(Beginning of Document text)
One of the pleasures of translating is the discovery of a new author, unknown not only to you but, by and large, even to the people in his own country. Such an author is Andreas Thomas. While making no claims to being a “poet”, and in fact maintaining quite the opposite, he has felt compelled, nonetheless, to turn to the verse form as the one best suited to his need to express his deeply religious feelings and convictions, both of which have been sorely tried by the contemporary world where the fate of humankind, and thus existence itself, hangs in the balance. It is curious, but people almost instinctively turn to poetry when engaging subjects of such magnitude and importance, comforted and encouraged by its depth and flexibility, its ability to deal in a multifaceted way with the thorniest of metaphysical matters, its intimate sense of belonging, so they are able to feel stir within themselves ancestral and still vital sources that have nourished the oracle, prophecy, divination and revelation in general since time immemorial.
“Love Seems to Be Something Like That” is religious in the best sense of the word, in the most fundamental sense of the word. Though intensely concerned with Christian morality and the ethical precepts formulated to guide us surely to the benefits of the “good” life, the writer takes a far more comprehensive view than that, showing a keen interest in the nature of goodness itself and why though we have the example of Christ before is (and other great religious founders as well though none of them are as intimately and humanely involved with human fate as Christ) we seem unable to utilize his teachings and indeed are slipping further and further away from them as we make our way tentatively into the Third Millennium. Again and again in this collection, Andreas Thomas returns to this mysterious predicament: why is it that the human being seems to take such a perverse, if guilt-ridden, delight in actively shunning the good? Life would obviously be easier for us all if we “loved our neighbor” -- and though we have clear instructions on just how to accomplish that we refuse to follow them!
(End of Document text)
(Beginning of Source information)
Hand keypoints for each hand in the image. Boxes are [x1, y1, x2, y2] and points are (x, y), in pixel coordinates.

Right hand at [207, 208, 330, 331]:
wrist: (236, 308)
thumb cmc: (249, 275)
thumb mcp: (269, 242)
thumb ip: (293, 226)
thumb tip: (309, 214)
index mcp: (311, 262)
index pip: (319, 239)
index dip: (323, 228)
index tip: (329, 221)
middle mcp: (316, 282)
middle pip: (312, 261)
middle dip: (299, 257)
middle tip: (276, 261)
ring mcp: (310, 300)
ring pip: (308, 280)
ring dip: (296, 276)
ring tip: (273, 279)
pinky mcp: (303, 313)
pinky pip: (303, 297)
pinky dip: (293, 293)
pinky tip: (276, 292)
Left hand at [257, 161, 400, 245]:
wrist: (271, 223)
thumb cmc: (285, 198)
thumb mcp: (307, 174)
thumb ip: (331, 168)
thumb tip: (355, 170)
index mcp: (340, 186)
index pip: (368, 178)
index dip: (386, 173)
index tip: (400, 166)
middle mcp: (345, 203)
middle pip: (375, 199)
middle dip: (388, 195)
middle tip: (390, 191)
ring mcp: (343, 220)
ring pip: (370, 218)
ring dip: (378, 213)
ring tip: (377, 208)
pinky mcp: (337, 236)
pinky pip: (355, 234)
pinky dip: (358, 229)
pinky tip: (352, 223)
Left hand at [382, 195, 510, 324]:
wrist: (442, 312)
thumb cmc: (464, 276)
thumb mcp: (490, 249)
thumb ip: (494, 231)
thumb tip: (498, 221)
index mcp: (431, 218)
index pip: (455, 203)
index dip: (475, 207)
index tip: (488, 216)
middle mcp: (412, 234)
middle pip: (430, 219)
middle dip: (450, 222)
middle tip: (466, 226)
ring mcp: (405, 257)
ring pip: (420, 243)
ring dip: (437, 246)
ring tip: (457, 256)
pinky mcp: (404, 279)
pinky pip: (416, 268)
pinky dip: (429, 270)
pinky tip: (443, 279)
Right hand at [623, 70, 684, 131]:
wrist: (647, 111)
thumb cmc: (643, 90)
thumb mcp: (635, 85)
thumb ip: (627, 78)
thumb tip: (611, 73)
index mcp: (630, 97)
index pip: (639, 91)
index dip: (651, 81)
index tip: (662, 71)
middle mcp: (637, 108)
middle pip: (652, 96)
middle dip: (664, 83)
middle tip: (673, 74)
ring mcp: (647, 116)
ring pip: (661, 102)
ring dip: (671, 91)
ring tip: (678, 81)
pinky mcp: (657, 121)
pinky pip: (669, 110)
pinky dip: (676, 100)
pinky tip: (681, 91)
(End of Source information)
*What is being asked*:
Please return the passage on Andreas Thomas's poetry word for word, in full. These lines are separate material, unconnected to the passage above them.

*Exercise response*:
One of the pleasures of translating is the discovery of a new author, unknown not only to you but, by and large, even to the people in his own country. Such an author is Andreas Thomas. While making no claims to being a “poet”, and in fact maintaining quite the opposite, he has felt compelled, nonetheless, to turn to the verse form as the one best suited to his need to express his deeply religious feelings and convictions, both of which have been sorely tried by the contemporary world where the fate of humankind, and thus existence itself, hangs in the balance. It is curious, but people almost instinctively turn to poetry when engaging subjects of such magnitude and importance, comforted and encouraged by its depth and flexibility, its ability to deal in a multifaceted way with the thorniest of metaphysical matters, its intimate sense of belonging, so they are able to feel stir within themselves ancestral and still vital sources that have nourished the oracle, prophecy, divination and revelation in general since time immemorial.
“Love Seems to Be Something Like That” is religious in the best sense of the word, in the most fundamental sense of the word. Though intensely concerned with Christian morality and the ethical precepts formulated to guide us surely to the benefits of the “good” life, the writer takes a far more comprehensive view than that, showing a keen interest in the nature of goodness itself and why though we have the example of Christ before is (and other great religious founders as well though none of them are as intimately and humanely involved with human fate as Christ) we seem unable to utilize his teachings and indeed are slipping further and further away from them as we make our way tentatively into the Third Millennium. Again and again in this collection, Andreas Thomas returns to this mysterious predicament: why is it that the human being seems to take such a perverse, if guilt-ridden, delight in actively shunning the good? Life would obviously be easier for us all if we “loved our neighbor” -- and though we have clear instructions on just how to accomplish that we refuse to follow them!